# Start of TEXT PASSAGE

Barry Manilow secretly married Garry Kief, his long-time manager and partner, because they are totally in love and have been for decades.
Barry and Garry (!!!!!) pulled the old bait and switch on “around 50” guests, inviting them to lunch at “the couple’s multi-million dollar Palm Springs mansion” and then surprising them with a wedding! What a good lunch! A first course of some kind of roasted spring vegetable, a main course of a gay wedding with a side of Suzanne Somers as the best man, and then dessert: humming “Copacabana” quietly to yourself as you take in what will probably be the best lunch you attend in 2015.
Scott Eastwood and Britt Robertson are two of Hollywood’s hottest young stars thanks to their new Nicholas Sparks movie The Longest Ride, but even sexy people get stressed out when filming sex scenes. In an interview with Hollywood Life, Britt said Scott’s sexiness made it easier for her to let out her own sexiness.

# End of TEXT PASSAGE

GIVEN PROBLEM —
Answer these questions about the celebrity news text above:
1. About how many guests were invited to the lunch at the Palm Springs mansion?
2. Who was the best man at the wedding?
3. What is the title of the Nicholas Sparks movie starring Scott Eastwood and Britt Robertson?

# Start of EXTRACTED ENTRIES

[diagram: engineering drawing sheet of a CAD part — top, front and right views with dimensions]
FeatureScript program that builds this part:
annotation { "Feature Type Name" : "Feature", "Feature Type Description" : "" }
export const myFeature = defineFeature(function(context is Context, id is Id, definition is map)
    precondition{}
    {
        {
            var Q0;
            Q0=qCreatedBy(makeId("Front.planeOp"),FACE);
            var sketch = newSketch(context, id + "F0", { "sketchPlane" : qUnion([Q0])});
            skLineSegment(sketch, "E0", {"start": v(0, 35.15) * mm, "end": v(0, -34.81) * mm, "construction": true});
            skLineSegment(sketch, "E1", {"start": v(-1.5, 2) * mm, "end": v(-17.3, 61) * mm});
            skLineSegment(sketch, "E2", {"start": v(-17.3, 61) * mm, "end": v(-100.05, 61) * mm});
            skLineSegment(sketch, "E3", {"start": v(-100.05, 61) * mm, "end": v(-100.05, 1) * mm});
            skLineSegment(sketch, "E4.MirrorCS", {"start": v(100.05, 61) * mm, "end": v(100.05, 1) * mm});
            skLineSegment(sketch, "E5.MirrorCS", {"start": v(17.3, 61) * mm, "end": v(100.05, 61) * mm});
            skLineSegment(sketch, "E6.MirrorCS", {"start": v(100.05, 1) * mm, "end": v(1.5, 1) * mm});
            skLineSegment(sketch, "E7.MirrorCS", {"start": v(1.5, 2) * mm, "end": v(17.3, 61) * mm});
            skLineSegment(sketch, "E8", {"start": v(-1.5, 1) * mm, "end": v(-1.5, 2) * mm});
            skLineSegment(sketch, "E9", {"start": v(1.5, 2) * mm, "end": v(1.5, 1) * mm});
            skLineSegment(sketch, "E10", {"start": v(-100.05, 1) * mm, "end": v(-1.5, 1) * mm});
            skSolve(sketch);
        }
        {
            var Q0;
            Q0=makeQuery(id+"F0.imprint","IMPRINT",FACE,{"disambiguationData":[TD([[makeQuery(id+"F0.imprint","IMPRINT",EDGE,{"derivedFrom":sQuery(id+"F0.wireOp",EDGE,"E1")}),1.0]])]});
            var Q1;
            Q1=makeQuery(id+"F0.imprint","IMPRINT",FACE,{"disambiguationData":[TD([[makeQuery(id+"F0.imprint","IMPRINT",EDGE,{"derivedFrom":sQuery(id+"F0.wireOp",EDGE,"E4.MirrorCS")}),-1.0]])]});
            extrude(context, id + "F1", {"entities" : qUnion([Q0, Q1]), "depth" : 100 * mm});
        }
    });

# End of EXTRACTED ENTRIES

ANSWER TO THIS TASK —
1. Around 50.
2. Suzanne Somers.
3. The Longest Ride.